一致性（如何並發寫）：同一數據塊的所有副本之間，有一個primary的副本，擁有該數據塊的「租約」，決定寫操作的順序；

- 寫請求

1. client需要更新一個數據塊，詢問master誰擁有該數據塊的租約（誰是primary）；

2. master將持有租約的primary和其它副本的位置告知client，client緩存之；

3. client向所有副本傳輸數據，這裡副本沒有先後順序，根據網路拓撲情況找出最短路徑，數據從client出發沿著路徑流向各個chunkserver，這個過程採用流水線（網路和存儲並行）。chunkserver將數據放到LRU緩存；

4. 一旦所有的副本都確定接受數據，client向primary發送寫請求，primary為這個前面接受到的數據分配序列號（primary為所有的寫操作分配連續的序列號表示先後順序），並且按照順序執行數據更新；

5. primary將寫請求發送給其它副本，每個副本都按照primary確定的順序執行更新；

6. 其它副本向primary彙報操作情況；

7. primary回復client操作情況，任何副本錯誤都導致此次請求失敗，並且此時副本處於不一致狀態（寫操作完成情況不一樣）。client會嘗試幾次3到7的步驟，實在不行就只能重頭來過了。

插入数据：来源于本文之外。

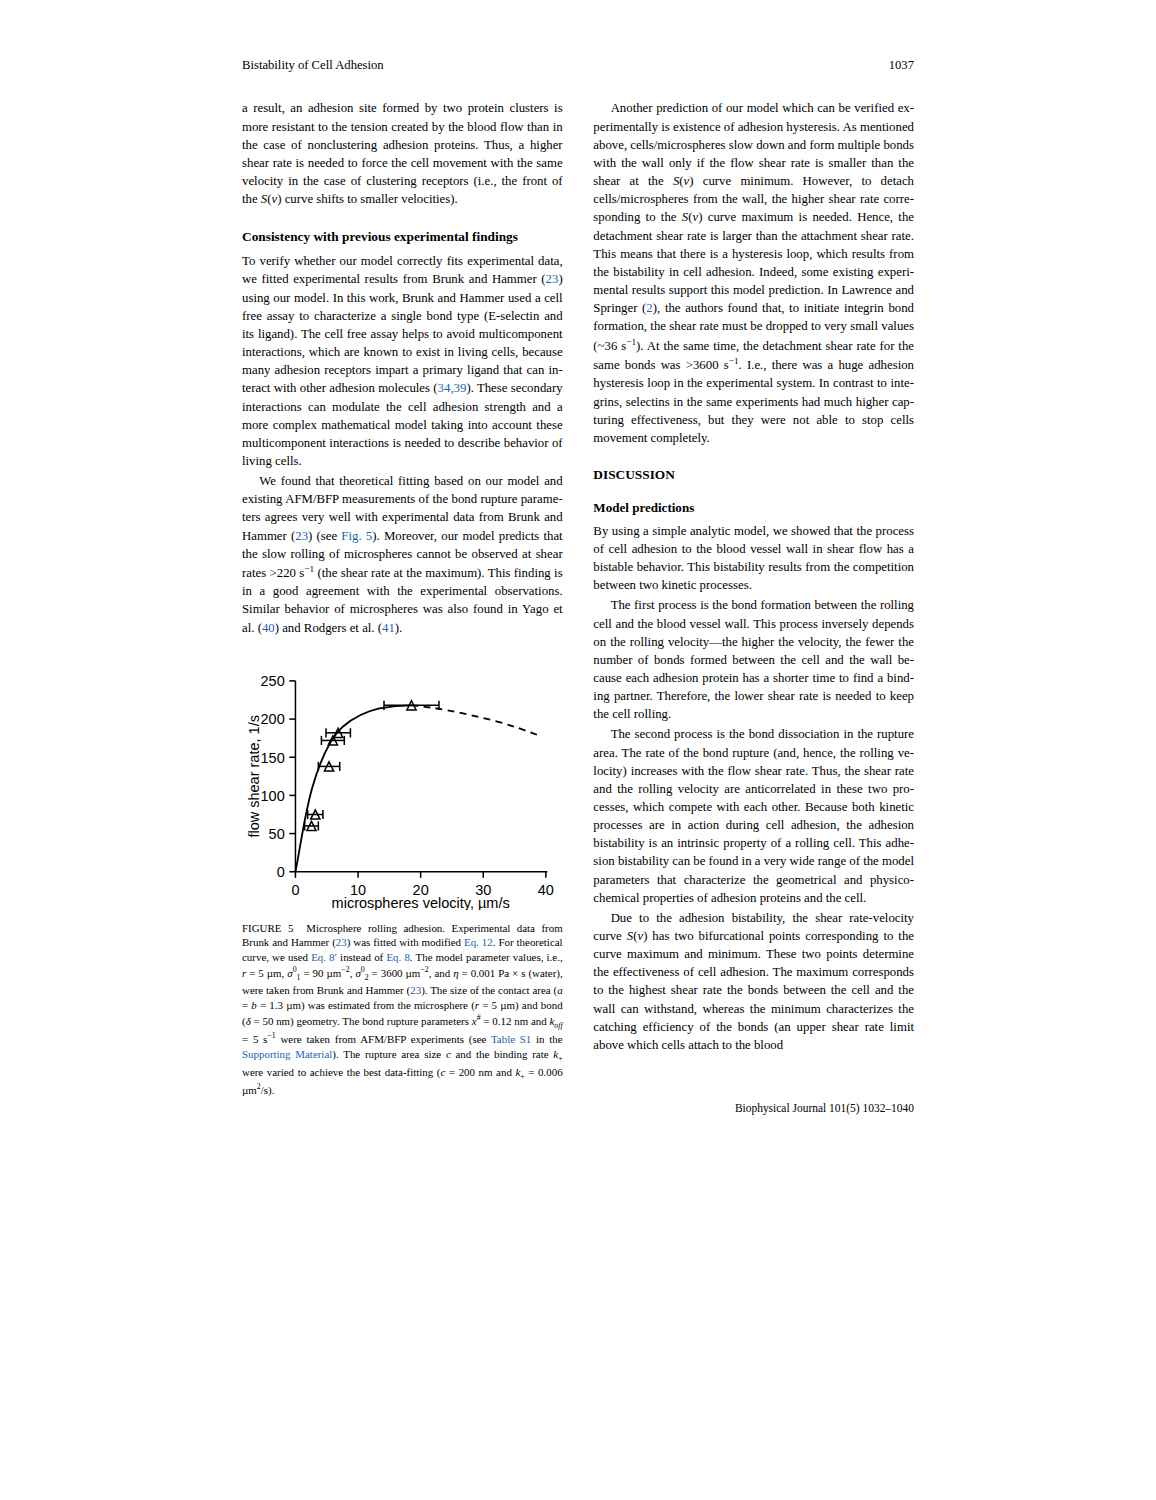Bistability of Cell Adhesion
1037
a result, an adhesion site formed by two protein clusters is more resistant to the tension created by the blood flow than in the case of nonclustering adhesion proteins. Thus, a higher shear rate is needed to force the cell movement with the same velocity in the case of clustering receptors (i.e., the front of the S(v) curve shifts to smaller velocities).
Consistency with previous experimental findings
To verify whether our model correctly fits experimental data, we fitted experimental results from Brunk and Hammer (23) using our model. In this work, Brunk and Hammer used a cell free assay to characterize a single bond type (E-selectin and its ligand). The cell free assay helps to avoid multicomponent interactions, which are known to exist in living cells, because many adhesion receptors impart a primary ligand that can interact with other adhesion molecules (34,39). These secondary interactions can modulate the cell adhesion strength and a more complex mathematical model taking into account these multicomponent interactions is needed to describe behavior of living cells.
We found that theoretical fitting based on our model and existing AFM/BFP measurements of the bond rupture parameters agrees very well with experimental data from Brunk and Hammer (23) (see Fig. 5). Moreover, our model predicts that the slow rolling of microspheres cannot be observed at shear rates >220 s−1 (the shear rate at the maximum). This finding is in a good agreement with the experimental observations. Similar behavior of microspheres was also found in Yago et al. (40) and Rodgers et al. (41).
0 50 100 150 200 250 0 10 20 30 40 microspheres velocity, µm/s flow shear rate, 1/s
FIGURE 5 Microsphere rolling adhesion. Experimental data from Brunk and Hammer (23) was fitted with modified Eq. 12. For theoretical curve, we used Eq. 8′ instead of Eq. 8. The model parameter values, i.e., r = 5 µm, σ01 = 90 µm−2, σ02 = 3600 µm−2, and η = 0.001 Pa × s (water), were taken from Brunk and Hammer (23). The size of the contact area (a = b = 1.3 µm) was estimated from the microsphere (r = 5 µm) and bond (δ = 50 nm) geometry. The bond rupture parameters x# = 0.12 nm and koff = 5 s−1 were taken from AFM/BFP experiments (see Table S1 in the Supporting Material). The rupture area size c and the binding rate k+ were varied to achieve the best data-fitting (c = 200 nm and k+ = 0.006 µm2/s).
Another prediction of our model which can be verified experimentally is existence of adhesion hysteresis. As mentioned above, cells/microspheres slow down and form multiple bonds with the wall only if the flow shear rate is smaller than the shear at the S(v) curve minimum. However, to detach cells/microspheres from the wall, the higher shear rate corresponding to the S(v) curve maximum is needed. Hence, the detachment shear rate is larger than the attachment shear rate. This means that there is a hysteresis loop, which results from the bistability in cell adhesion. Indeed, some existing experimental results support this model prediction. In Lawrence and Springer (2), the authors found that, to initiate integrin bond formation, the shear rate must be dropped to very small values (~36 s−1). At the same time, the detachment shear rate for the same bonds was >3600 s−1. I.e., there was a huge adhesion hysteresis loop in the experimental system. In contrast to integrins, selectins in the same experiments had much higher capturing effectiveness, but they were not able to stop cells movement completely.
DISCUSSION
Model predictions
By using a simple analytic model, we showed that the process of cell adhesion to the blood vessel wall in shear flow has a bistable behavior. This bistability results from the competition between two kinetic processes.
The first process is the bond formation between the rolling cell and the blood vessel wall. This process inversely depends on the rolling velocity—the higher the velocity, the fewer the number of bonds formed between the cell and the wall because each adhesion protein has a shorter time to find a binding partner. Therefore, the lower shear rate is needed to keep the cell rolling.
The second process is the bond dissociation in the rupture area. The rate of the bond rupture (and, hence, the rolling velocity) increases with the flow shear rate. Thus, the shear rate and the rolling velocity are anticorrelated in these two processes, which compete with each other. Because both kinetic processes are in action during cell adhesion, the adhesion bistability is an intrinsic property of a rolling cell. This adhesion bistability can be found in a very wide range of the model parameters that characterize the geometrical and physicochemical properties of adhesion proteins and the cell.
Due to the adhesion bistability, the shear rate-velocity curve S(v) has two bifurcational points corresponding to the curve maximum and minimum. These two points determine the effectiveness of cell adhesion. The maximum corresponds to the highest shear rate the bonds between the cell and the wall can withstand, whereas the minimum characterizes the catching efficiency of the bonds (an upper shear rate limit above which cells attach to the blood
Biophysical Journal 101(5) 1032–1040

- 寫請求跨越chunk時可能會undefined：不同副本間定序沒問題，副本是一樣的，但是應用間寫可能交叉，導致不清楚寫的什麼玩意；

- Record append: 由於可能的副本失敗，可能會導致各副本之間的偏移位置不同；但總歸是有一個完全一致的（偏移量、數據一致的）， atomically at least once;

Virtual machine fault tolerance

做什麼

primary/backup方式實現Fault Tolerance, backup完全複製primary；

如何做到

完全傳遞所有狀態？——不可取，需要太大帶寬；

因此：將servers建模為deterministic state machine，起自完全相同的initial state，經過完全相同順序的相同操作。

然而一些操作是不確定性的（如讀取時鐘）——必須同步這些不確定操作的結果；

因此，在建模為state machine的基礎上，primary和backup之間傳遞deterministic operation + non-deterministic operations result；

why VM?

物理機上做太難了，尤其是處理器頻率較高時；

但VM正好可以被看做是一個well-defined state machine whose operations are the operations of the machine being vertualized. —— VM的hypervisor可以將所有operation 捕捉下來，並且很方便地在另一個VM上replay；

VM deterministic replay

deterministic replay: [ReTrace: Collecting Execution Traces with Virtual Machine Deterministic Replay.]

VMWare此前的一篇論文，介紹了VM ReTrace的技術，該技術支持對一個VM所執行操作進行記錄，並將其在另一個VM上replay。此文的工作是基於該技術的基礎上的，但討論的重點在架構和協議；

Architecture

- 兩VM在不同的物理機上；

- 在有一個小的time lag的情況下保持sync；

- 「the two VMs are in virual lockstep」；

- 共享儲存 (non-shared virtual disks的情況也會討論)；

- 外部僅可見primary VM；

- primary與backup通過logging channel聯繫；

- 存活確認：heartbeating & logging channel traffic monitoring

Deterministic Replay implementation

一個VM 所可能執行的operation（需要複製的operation）：

- deterministic events / operations: incoming network packets, disk reads, input from keyboard & mouse...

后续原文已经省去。